- **Task statement**:
State the number of lines in the following data that include the word "name", with no other text.

- **Document images with source code**:
-- Opening Marker --

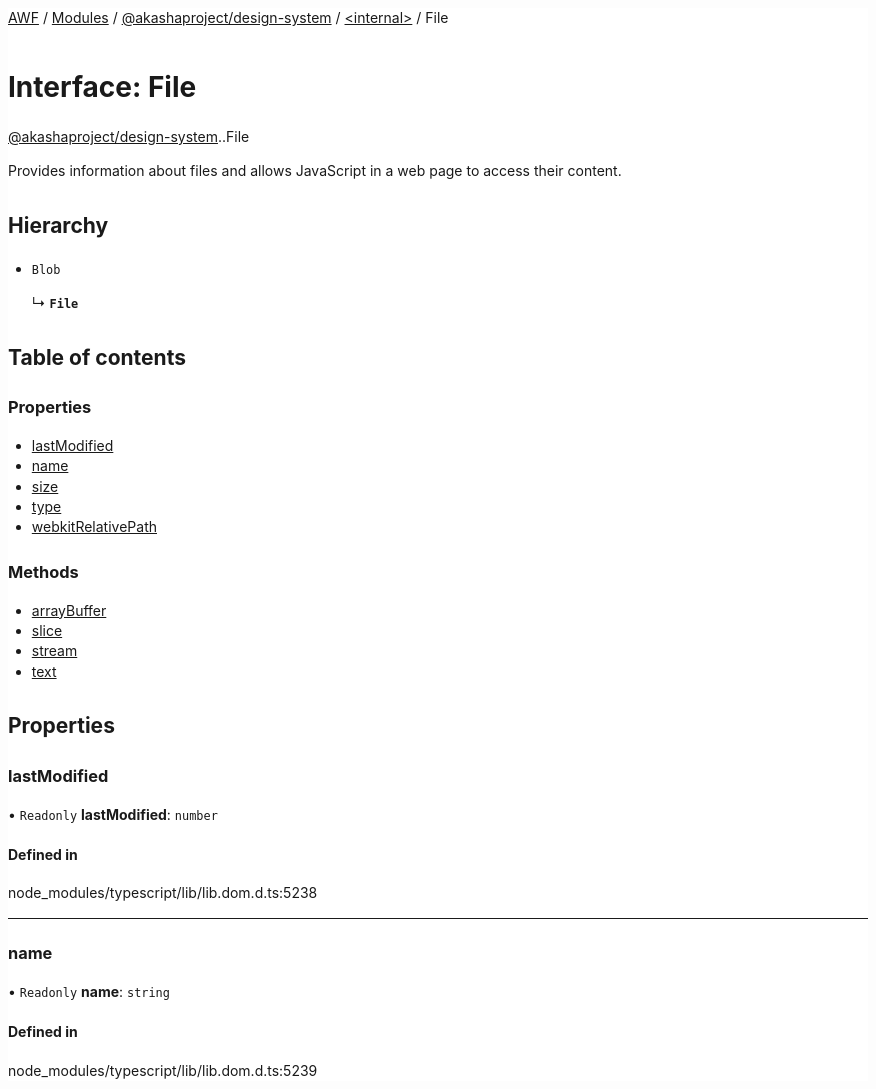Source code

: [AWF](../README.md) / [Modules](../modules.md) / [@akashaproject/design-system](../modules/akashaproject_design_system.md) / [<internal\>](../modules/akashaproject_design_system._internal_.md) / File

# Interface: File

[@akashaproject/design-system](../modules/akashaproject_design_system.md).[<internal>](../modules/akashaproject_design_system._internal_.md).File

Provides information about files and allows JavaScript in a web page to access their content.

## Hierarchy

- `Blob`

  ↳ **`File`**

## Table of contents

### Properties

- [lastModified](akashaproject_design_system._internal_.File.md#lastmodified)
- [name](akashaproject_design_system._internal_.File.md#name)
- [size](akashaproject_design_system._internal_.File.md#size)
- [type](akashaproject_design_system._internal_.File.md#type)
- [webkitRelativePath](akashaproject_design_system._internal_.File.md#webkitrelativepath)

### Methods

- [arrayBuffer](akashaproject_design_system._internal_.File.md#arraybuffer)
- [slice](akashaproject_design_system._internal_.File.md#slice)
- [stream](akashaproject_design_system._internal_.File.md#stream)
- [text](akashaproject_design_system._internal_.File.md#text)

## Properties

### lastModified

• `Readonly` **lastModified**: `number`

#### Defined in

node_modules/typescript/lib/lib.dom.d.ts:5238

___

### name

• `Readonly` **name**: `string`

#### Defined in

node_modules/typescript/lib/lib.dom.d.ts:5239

-- Closing Marker --

- **Reply**:
3